Imperial Metals (TSE) is teaming up with Japan-based Sumitomo on a new project in Niger, Africa.
The companies are forming a joint venture on the 748-sq.-km M’Banga gold concession, west of the capital city of Niger. Imperial will be the operator and hold a 60% interest, while Sumitomo will hold 40%. The partners must spend US$2.5 million on exploration during the first three years and complete a feasibility study within one year.
The government of Niger can acquire up to a 20% interest, half of which is carried, by providing 10% of the capital funding following completion of a feasibility study. At such time, Imperial will be reduced to a 48% interest and Sumitomo will hold 32%.
Imperial will hold the right to purchase an additional 3% interest from Sumitomo for fair market value.

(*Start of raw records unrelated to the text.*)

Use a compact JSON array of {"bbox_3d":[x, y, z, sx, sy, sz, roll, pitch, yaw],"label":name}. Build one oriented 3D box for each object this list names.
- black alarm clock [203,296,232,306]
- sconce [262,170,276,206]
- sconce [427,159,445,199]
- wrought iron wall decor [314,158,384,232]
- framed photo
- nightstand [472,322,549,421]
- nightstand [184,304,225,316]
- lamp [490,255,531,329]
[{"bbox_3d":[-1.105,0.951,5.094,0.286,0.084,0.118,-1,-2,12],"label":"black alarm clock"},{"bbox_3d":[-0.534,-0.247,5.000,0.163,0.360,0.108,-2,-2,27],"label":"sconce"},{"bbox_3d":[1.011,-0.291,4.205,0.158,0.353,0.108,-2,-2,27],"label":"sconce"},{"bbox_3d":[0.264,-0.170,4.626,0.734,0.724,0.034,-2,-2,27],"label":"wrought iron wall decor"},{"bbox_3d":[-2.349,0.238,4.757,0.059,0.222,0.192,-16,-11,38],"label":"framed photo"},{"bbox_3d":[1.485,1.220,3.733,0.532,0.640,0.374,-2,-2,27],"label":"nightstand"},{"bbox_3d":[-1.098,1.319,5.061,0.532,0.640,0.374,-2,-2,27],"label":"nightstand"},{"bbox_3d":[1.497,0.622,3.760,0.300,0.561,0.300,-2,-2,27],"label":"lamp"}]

The M’Banga concession lies within the Birimian formation and is immediately adjacent to ground recently granted to Barrick Gold and to Ashanti Gold Mines.
Exploration activity in recent years was carried out by the Japanese government through the Metal Mining Association of Japan. Trenching on stockwork vein systems has returned values of up to 16.38 grams gold per tonne over 10 metres.
An exploration program, budgeted at US$1.2 million, is already under way. Work will include geophysical surveys, soil sampling, trenching, auger drilling and follow-up diamond drilling.
Sumitomo holds the right to acquire a 35% interest in Imperial’s Mount Polley project in central British Columbia. Imperial recently revised the economics for the gold-copper project using its updated reserve estimate.
The proposed open pit is estimated to contain 81.5 million tonnes grading 0.41 gram gold and 0.3% copper, at a stripping ratio of 1.12-to-1. With a plant capacity of 6.5 million tonnes per year, Mount Polley is expected to produce a total of 894,000 oz. gold and 367 million lb. copper over a mine life of 14 years.
Cash costs are projected at US$277 per oz. gold, using copper as a credit (or US53 cents per lb. copper, with gold as a credit). Capital costs, including contingency and working capital, are estimated at $117 million.
Talks are ongoing with the British Columbia government regarding infrastructure support and electricity pricing.